__Task description__:
Extend the text on pro wrestling and social media below, continuing from its final sentence.

__Document text__:
====

Everyone is shouting for attention. The shouts get even louder just to rise above the previous shouting. In the end we all become numb to it and the whole experience loses meaning. Like the boy who cried wolf, eventually nobody listens anymore.
What Pro Wrestling Can Teach Us About Social Media
I watched this happen over decades with professional wrestling. I was a kid in the 80’s and early 90’s and pro wrestling was straightforward and a bit cartoonish. Good guys vs bad guys. Larger than life wrestlers like Hulk Hogan, Ric Flair, and “Macho Man” Randy Savage talked a big game, but their wrestling matches were pretty tame overall.
Then in the mid 90’s a new thing started to happen. Reality TV became a thing and pro wrestling embraced it. The line between reality and wrestling has always been blurry, but from 1995-2002 it got crazy. WCW and WWE (or WWF at the time) went head to head with their Monday night shows. And that turned wrestling upside down.
For the longest time the format of pro wrestling was simple enough. A good guy comes out and does an interview. The bad guy shows up and says some unkind words about the good guy, the good guy’s lady, or the good guy’s mother. That causes a fight and they settle it in the ring. Usually the feud between wrestlers lasts a few weeks to a few months. There will be several matches building up to a big event like a televised pay-per-view. After the big fight, they find someone else to feud with and the whole cycle repeats itself.
In the 90’s the formula was changed. You still had good guys and bad guys. But, the drama became more about the backstage workings of the show itself. And the storylines became more reality-based. More skits were filmed outside of the arena, at someones house, in parking garages, that sort of thing. It was no longer just about fighting for a championship belt. The dramatic tension started to come from the soap opera/reality tv vibe of the show itself.
Pro wrestling turned into The Jerry Springer Show.

====

__Information__:
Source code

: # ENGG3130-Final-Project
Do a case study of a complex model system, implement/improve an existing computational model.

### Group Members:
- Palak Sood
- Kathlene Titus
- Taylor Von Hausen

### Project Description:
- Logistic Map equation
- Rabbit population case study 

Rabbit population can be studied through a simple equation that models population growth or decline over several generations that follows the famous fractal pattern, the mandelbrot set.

====

__Task response__:
The phenomenon of factions like the nWo or D-Generation X who existed solely to do things that would “break the show” was a big part of the reality tv changes. Those groups did things that were more salacious, broke more rules, and became more of the kind of thing that wasn’t supposed to happen on TV.
Once one company went down that path, the other followed. Both wrestling companies were trying to one-up each other.
At first it was just stunts around breaking the rules or censorship. Then it turned into cranking up the violence and blood.
Pro wrestling matches are supposed to be pretty tame. Sometimes there is blood, but not often on tv. There are rules. Weapons aren’t allowed and only the bad guys use them to steal victories from good guys.
Over time there was more blood. More violence. More interference in matches. More use of weapons. More women in low cut dresses. More women trying to be as close to nude as possible on national tv. More of everything that will pull your attention in the same way that a car crash does.
In chasing attention the volume on every single attention grabbing aspect got cranked to eleven!
That worked for a while. It delivered the biggest ratings and the most money pro wrestling had ever seen. It changed everything, until it all fell apart.
At some point nearly every match ended with a cheating finish. Everybody wanted to be a bad guy. Women were wrestling in bra and panties matches (which was super cringe). The Divas were promoting their Playboy photoshoots. Hardcore matches with tacks, barb wire, chairs, bats, ladders, tables, and anything else became so normal there was a “hardcore championship”. Heck, there was even a wrestling promotion that was called TNA and included women dancing in cages in some early episodes.
Oh and the shows got longer too! It started as a one hour show. Then it was two hours. Then it got to three hours! It was too much.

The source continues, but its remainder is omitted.